### Exercise goal
Copy out each line of the material in which the word "knee" can be found.

■ ■ ■ ■

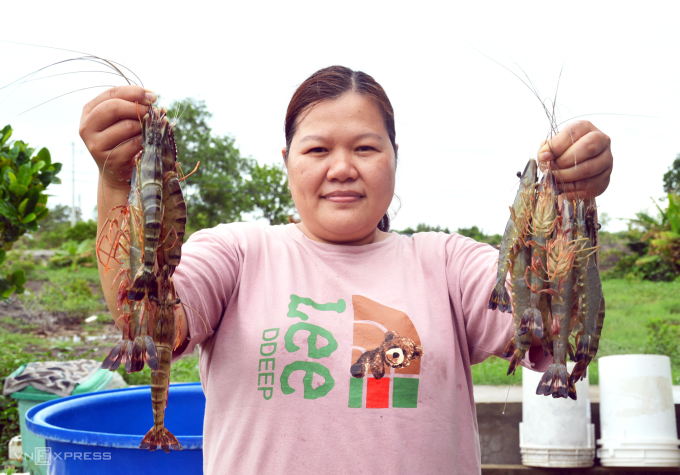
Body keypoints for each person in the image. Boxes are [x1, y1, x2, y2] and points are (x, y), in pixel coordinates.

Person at [80, 66, 613, 474]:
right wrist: (114, 181)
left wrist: (574, 204)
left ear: (394, 158)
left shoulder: (448, 262)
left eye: (365, 147)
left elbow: (551, 322)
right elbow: (149, 322)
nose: (342, 168)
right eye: (316, 149)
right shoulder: (237, 252)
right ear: (286, 159)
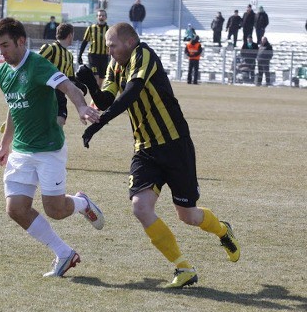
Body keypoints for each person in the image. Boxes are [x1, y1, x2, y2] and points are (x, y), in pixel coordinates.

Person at [76, 22, 240, 288]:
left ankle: (222, 230)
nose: (108, 50)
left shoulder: (144, 54)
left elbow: (131, 92)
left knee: (187, 215)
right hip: (145, 149)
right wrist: (89, 86)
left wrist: (100, 123)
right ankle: (183, 267)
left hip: (175, 144)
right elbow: (107, 99)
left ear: (129, 43)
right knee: (140, 207)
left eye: (112, 45)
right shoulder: (114, 65)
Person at [0, 17, 104, 278]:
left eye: (5, 45)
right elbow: (13, 106)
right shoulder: (2, 73)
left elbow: (69, 87)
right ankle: (64, 253)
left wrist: (82, 107)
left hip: (48, 149)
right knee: (15, 209)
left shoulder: (38, 64)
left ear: (21, 41)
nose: (2, 52)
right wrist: (4, 144)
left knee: (56, 210)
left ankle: (81, 203)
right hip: (21, 151)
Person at [39, 23, 88, 126]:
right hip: (47, 92)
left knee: (61, 119)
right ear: (70, 35)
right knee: (50, 120)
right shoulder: (50, 48)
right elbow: (35, 65)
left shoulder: (69, 56)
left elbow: (70, 77)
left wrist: (80, 85)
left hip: (61, 93)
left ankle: (53, 140)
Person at [78, 9, 109, 88]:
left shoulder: (109, 29)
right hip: (93, 56)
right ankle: (95, 95)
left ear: (106, 17)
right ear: (97, 17)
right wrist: (80, 55)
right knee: (96, 76)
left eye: (103, 15)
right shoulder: (91, 28)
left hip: (104, 56)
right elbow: (85, 42)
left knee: (101, 78)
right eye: (99, 15)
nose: (101, 17)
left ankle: (96, 96)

■ ■ ■ ■

### Answer area
left knee: (187, 215)
right knee: (140, 207)
right knee: (15, 209)
left knee: (56, 210)
left knee: (61, 119)
right knee: (50, 120)
right knee: (96, 76)
left knee: (101, 78)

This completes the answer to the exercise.